**What to work on**
Beginning at the line that contains "Picture 2: A" and finishing at the line that contains "Panel 3 (336", output the data below exactly. Include both end lines and no pictures.

*** Begin section ***

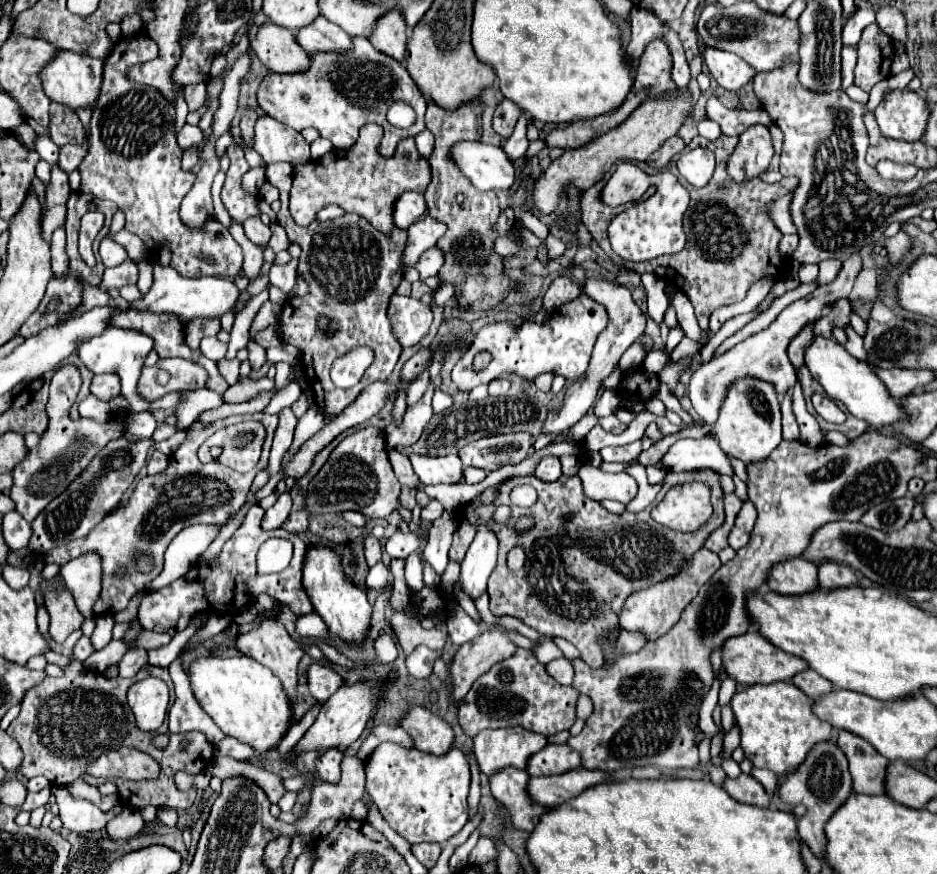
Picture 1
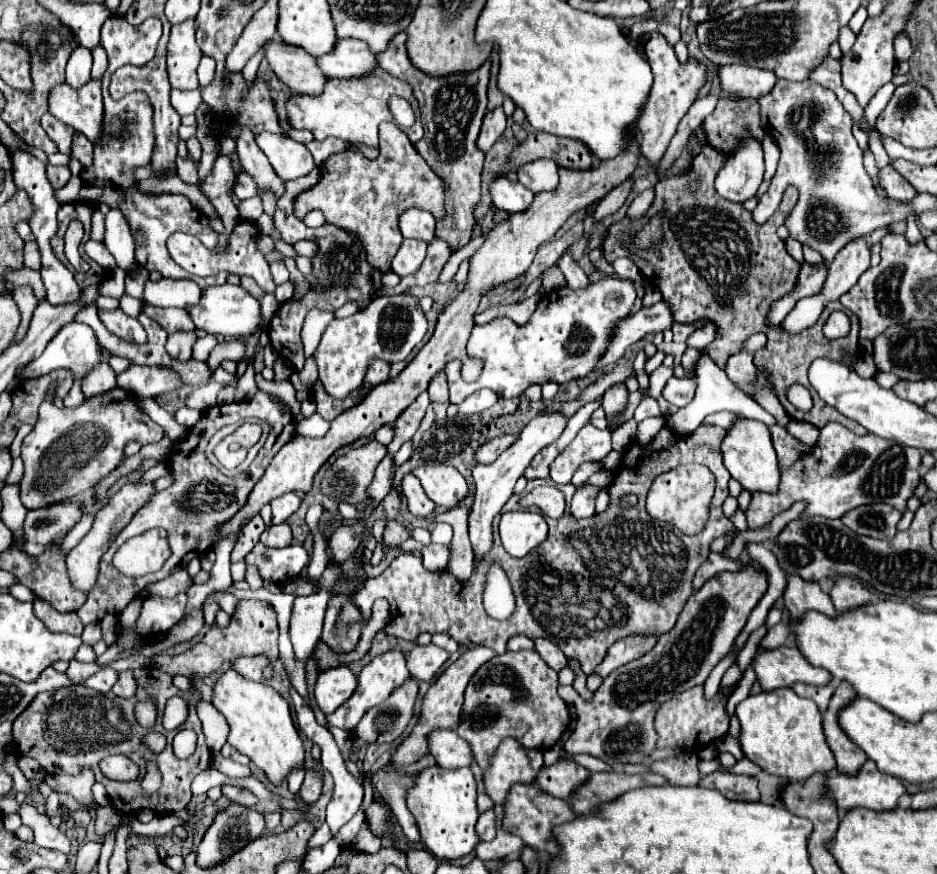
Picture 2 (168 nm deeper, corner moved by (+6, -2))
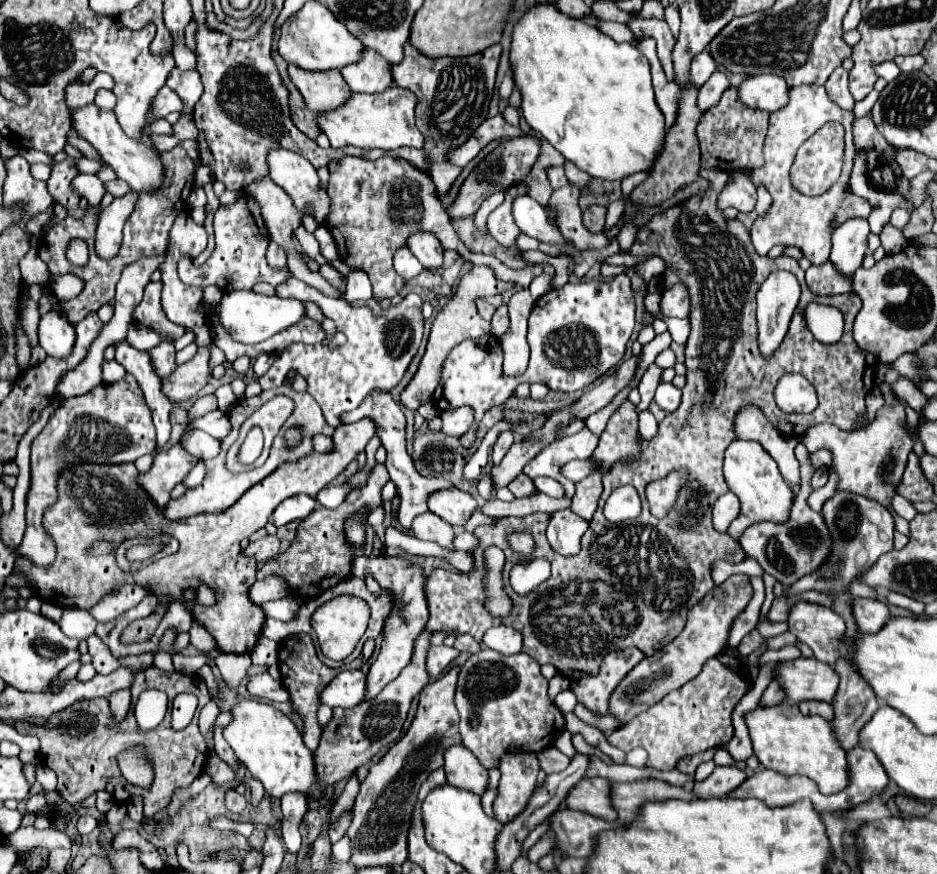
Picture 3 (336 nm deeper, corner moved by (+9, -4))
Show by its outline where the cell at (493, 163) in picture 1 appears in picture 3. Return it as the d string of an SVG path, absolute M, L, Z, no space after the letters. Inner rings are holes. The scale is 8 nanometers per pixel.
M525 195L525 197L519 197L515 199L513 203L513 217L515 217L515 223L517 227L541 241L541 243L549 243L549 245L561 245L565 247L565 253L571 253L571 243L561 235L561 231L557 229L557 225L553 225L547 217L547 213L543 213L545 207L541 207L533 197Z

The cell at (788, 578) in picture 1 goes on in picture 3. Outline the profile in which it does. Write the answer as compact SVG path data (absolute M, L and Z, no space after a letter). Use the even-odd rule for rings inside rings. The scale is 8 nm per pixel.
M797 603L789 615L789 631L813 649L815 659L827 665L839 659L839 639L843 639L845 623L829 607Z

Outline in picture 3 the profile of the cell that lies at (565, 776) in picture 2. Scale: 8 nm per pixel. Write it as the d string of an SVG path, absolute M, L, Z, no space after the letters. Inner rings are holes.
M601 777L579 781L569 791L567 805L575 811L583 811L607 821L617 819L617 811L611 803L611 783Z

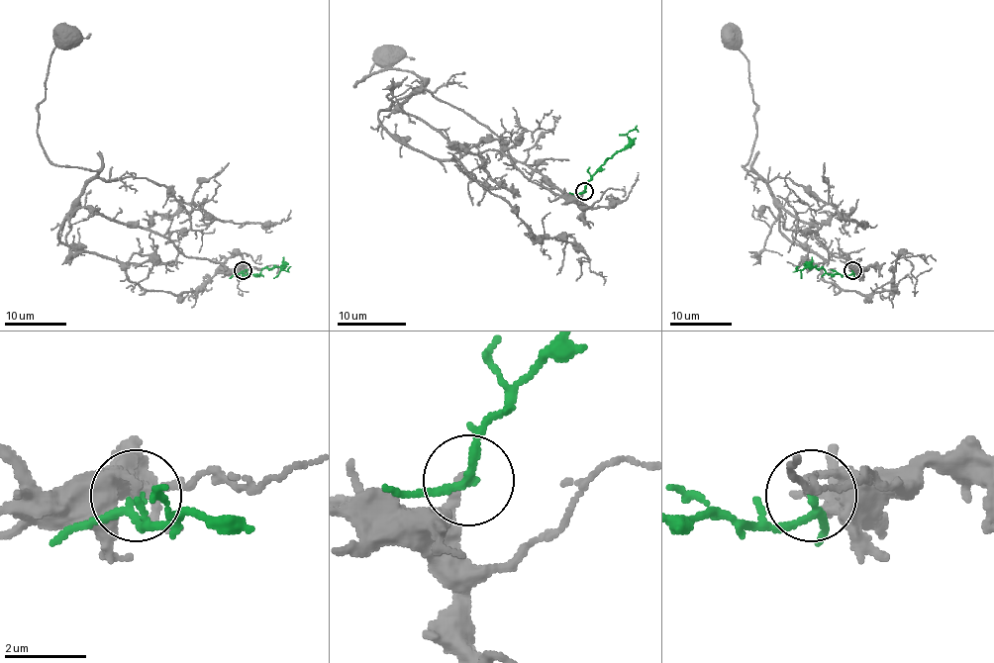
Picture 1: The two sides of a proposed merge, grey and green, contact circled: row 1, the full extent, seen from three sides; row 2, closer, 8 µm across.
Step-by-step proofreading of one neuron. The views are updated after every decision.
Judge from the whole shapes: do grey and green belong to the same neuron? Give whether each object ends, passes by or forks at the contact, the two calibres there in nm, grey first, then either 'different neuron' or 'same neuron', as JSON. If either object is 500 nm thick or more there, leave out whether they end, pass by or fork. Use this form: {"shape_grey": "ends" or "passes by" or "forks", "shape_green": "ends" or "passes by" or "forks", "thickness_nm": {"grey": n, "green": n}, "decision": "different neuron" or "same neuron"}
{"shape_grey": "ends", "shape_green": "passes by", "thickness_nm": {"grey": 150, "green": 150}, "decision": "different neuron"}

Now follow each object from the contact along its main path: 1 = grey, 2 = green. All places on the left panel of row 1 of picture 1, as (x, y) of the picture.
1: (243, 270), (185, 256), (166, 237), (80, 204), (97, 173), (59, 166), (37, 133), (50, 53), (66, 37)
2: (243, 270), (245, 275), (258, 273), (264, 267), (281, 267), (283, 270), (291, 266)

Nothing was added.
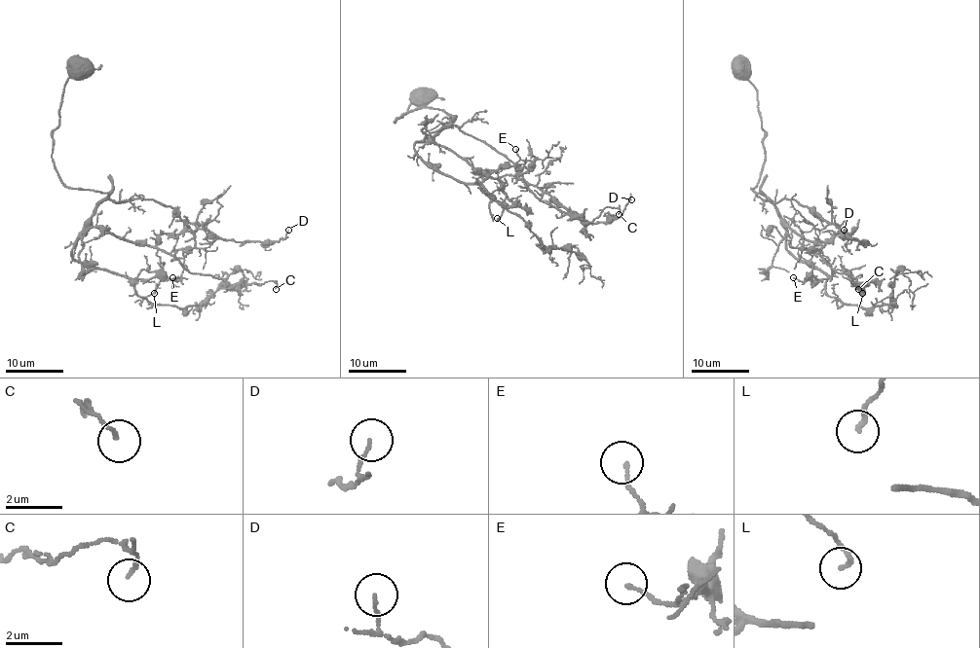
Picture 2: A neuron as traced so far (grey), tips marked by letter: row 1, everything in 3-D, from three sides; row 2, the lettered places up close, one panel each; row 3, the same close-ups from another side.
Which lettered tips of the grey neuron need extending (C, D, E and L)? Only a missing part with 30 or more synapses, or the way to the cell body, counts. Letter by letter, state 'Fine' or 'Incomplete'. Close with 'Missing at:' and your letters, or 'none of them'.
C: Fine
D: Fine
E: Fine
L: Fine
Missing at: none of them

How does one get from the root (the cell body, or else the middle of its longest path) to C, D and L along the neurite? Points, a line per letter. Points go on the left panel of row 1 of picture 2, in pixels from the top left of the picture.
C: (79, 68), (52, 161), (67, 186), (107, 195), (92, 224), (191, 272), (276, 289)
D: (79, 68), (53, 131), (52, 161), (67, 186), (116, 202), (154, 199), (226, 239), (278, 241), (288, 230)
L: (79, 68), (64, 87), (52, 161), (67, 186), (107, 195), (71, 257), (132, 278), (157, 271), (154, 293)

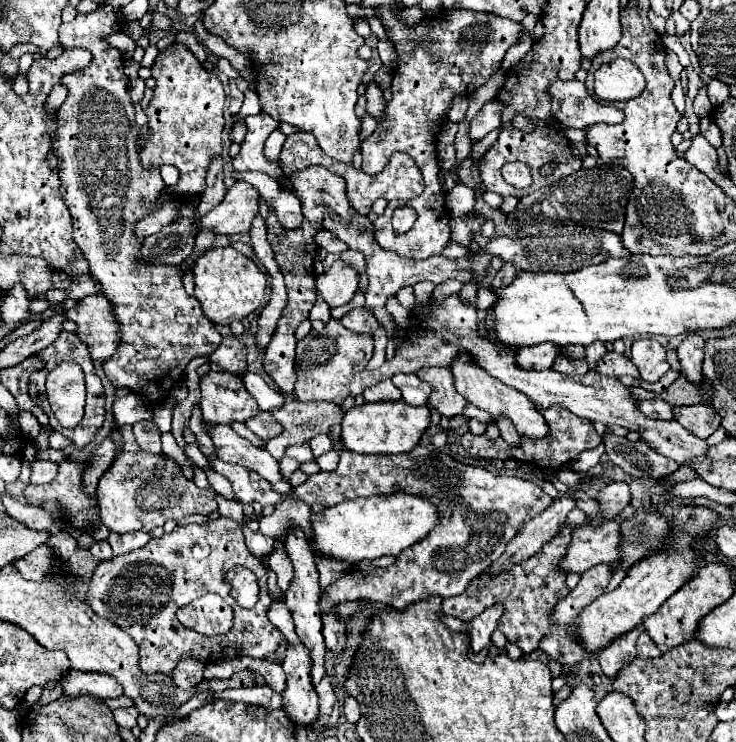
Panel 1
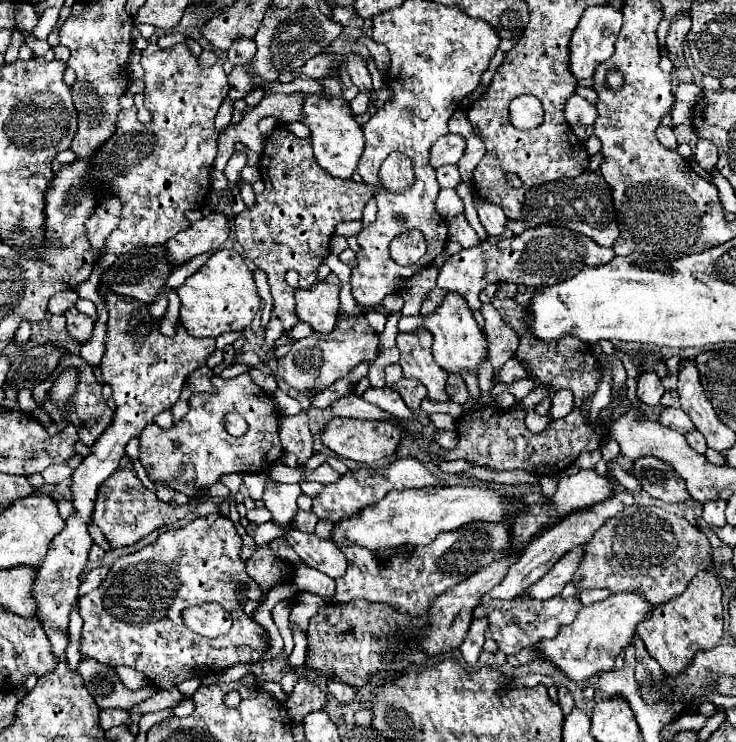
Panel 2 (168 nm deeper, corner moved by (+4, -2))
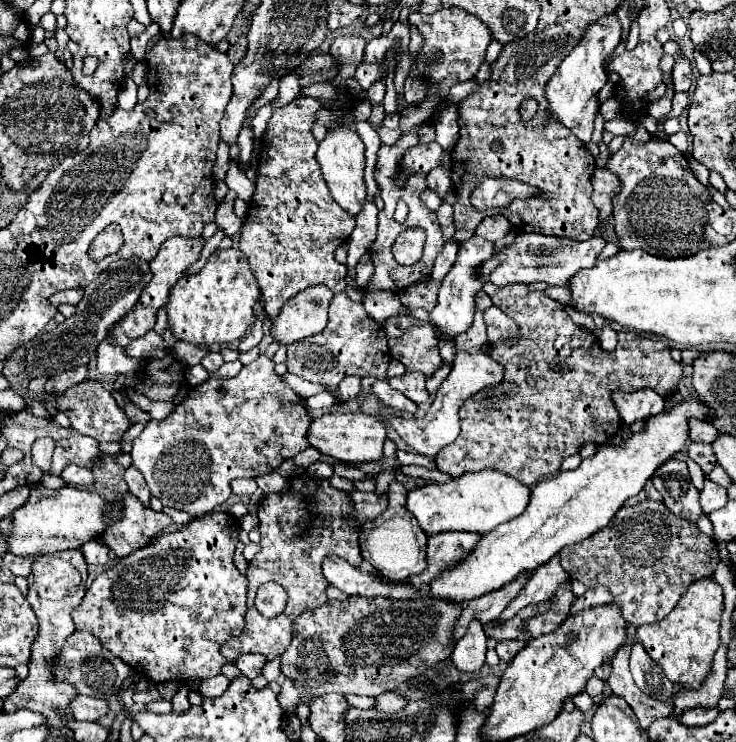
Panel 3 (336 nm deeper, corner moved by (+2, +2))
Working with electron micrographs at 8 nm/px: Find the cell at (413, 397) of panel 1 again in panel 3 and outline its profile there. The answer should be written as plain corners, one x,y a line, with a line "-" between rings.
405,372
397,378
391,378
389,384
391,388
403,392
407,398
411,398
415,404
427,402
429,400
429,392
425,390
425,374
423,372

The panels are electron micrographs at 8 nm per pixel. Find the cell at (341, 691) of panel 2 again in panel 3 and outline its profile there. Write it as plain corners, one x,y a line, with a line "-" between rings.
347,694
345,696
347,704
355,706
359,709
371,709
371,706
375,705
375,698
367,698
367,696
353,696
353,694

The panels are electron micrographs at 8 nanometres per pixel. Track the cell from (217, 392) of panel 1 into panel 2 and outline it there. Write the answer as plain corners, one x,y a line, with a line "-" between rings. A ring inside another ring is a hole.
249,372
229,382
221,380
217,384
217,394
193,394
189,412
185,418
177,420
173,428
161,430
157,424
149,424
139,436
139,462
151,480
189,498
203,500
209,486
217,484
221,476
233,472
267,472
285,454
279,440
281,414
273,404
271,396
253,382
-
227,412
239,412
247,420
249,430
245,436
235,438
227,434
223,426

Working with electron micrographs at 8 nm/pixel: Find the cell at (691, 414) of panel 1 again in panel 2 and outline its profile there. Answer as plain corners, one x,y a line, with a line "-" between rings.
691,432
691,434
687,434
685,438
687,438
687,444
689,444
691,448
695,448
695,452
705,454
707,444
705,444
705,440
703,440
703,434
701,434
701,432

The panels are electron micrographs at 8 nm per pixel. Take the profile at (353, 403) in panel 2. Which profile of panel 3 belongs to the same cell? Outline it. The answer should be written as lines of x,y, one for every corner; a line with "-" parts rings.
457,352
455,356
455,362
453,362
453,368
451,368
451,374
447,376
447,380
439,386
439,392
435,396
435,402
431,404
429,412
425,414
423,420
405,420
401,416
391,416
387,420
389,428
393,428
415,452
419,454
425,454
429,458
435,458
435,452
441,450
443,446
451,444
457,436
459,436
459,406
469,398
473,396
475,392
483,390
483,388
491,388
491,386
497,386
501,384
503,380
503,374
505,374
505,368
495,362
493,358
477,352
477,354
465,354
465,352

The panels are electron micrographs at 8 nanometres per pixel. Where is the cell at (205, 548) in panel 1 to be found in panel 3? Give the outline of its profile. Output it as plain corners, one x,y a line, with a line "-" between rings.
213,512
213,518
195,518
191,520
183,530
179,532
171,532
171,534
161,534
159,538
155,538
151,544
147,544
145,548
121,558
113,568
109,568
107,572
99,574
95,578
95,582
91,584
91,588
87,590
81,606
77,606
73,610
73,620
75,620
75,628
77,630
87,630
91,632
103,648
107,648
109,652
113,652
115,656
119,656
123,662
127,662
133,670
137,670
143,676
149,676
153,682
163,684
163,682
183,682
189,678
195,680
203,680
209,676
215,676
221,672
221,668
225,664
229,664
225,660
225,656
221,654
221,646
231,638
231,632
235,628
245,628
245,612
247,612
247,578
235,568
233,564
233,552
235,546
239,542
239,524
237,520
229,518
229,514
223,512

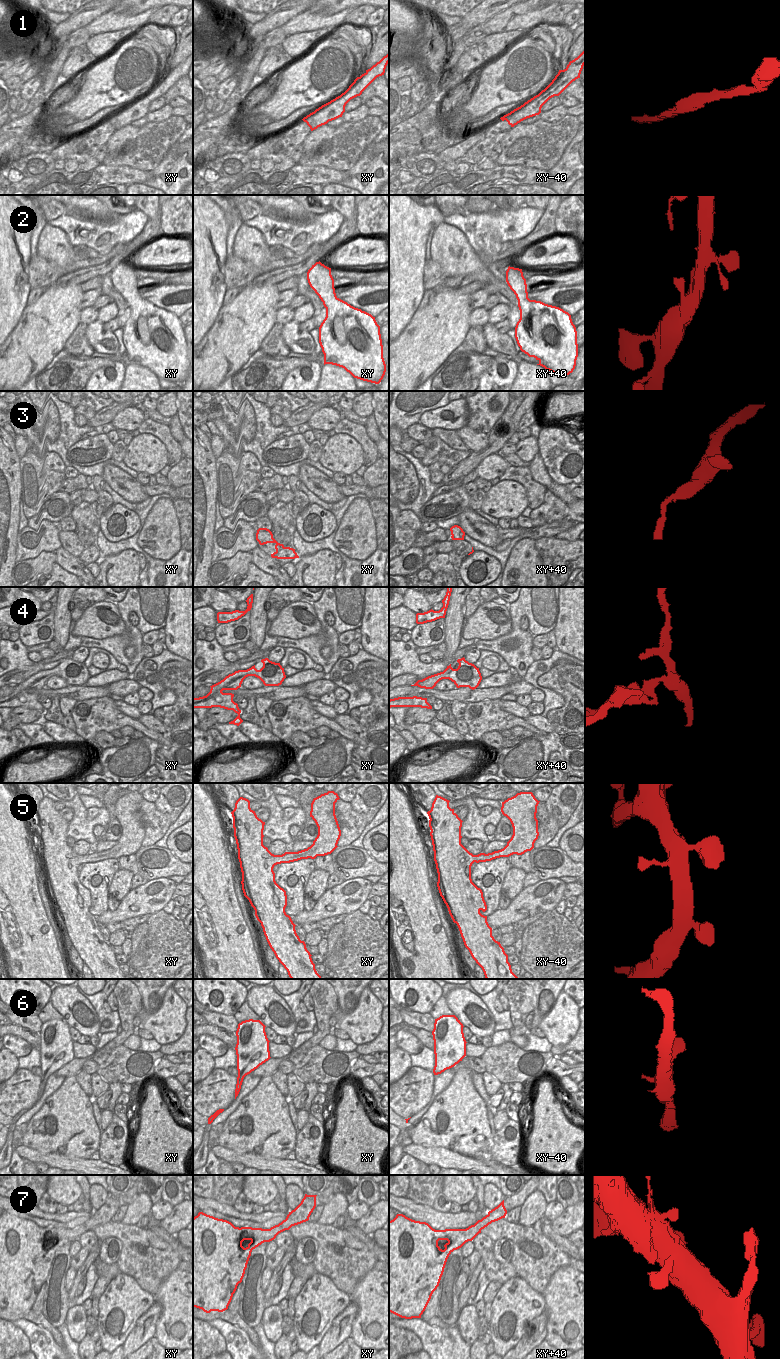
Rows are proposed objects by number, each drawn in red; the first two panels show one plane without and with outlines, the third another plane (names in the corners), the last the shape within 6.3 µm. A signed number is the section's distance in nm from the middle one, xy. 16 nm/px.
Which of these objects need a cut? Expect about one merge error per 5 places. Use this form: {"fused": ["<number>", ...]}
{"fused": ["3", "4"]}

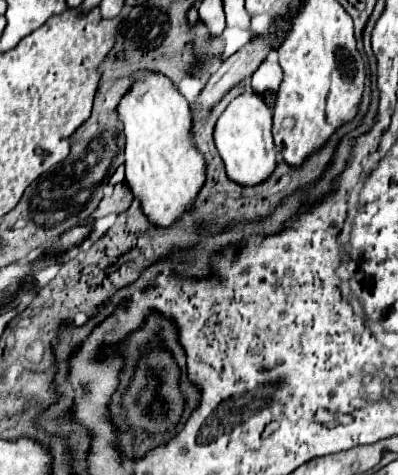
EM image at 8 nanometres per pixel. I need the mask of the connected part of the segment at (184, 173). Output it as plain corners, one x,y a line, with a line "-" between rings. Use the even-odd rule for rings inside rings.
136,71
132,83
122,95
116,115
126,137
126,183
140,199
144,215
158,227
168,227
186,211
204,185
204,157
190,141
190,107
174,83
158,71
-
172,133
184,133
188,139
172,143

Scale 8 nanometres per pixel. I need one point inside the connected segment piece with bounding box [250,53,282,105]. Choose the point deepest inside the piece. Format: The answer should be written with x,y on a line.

*** End section ***

**Your solution**
Picture 2: A neuron as traced so far (grey), tips marked by letter: row 1, everything in 3-D, from three sides; row 2, the lettered places up close, one panel each; row 3, the same close-ups from another side.
Which lettered tips of the grey neuron need extending (C, D, E and L)? Only a missing part with 30 or more synapses, or the way to the cell body, counts. Letter by letter, state 'Fine' or 'Incomplete'. Close with 'Missing at:' and your letters, or 'none of them'.
C: Fine
D: Fine
E: Fine
L: Fine
Missing at: none of them

How does one get from the root (the cell body, or else the middle of its longest path) to C, D and L along the neurite? Points, a line per letter. Points go on the left panel of row 1 of picture 2, in pixels from the top left of the picture.
C: (79, 68), (52, 161), (67, 186), (107, 195), (92, 224), (191, 272), (276, 289)
D: (79, 68), (53, 131), (52, 161), (67, 186), (116, 202), (154, 199), (226, 239), (278, 241), (288, 230)
L: (79, 68), (64, 87), (52, 161), (67, 186), (107, 195), (71, 257), (132, 278), (157, 271), (154, 293)

Panel 1
Panel 2 (168 nm deeper, corner moved by (+4, -2))
Panel 3 (336 nm deeper, corner moved by (+2, +2))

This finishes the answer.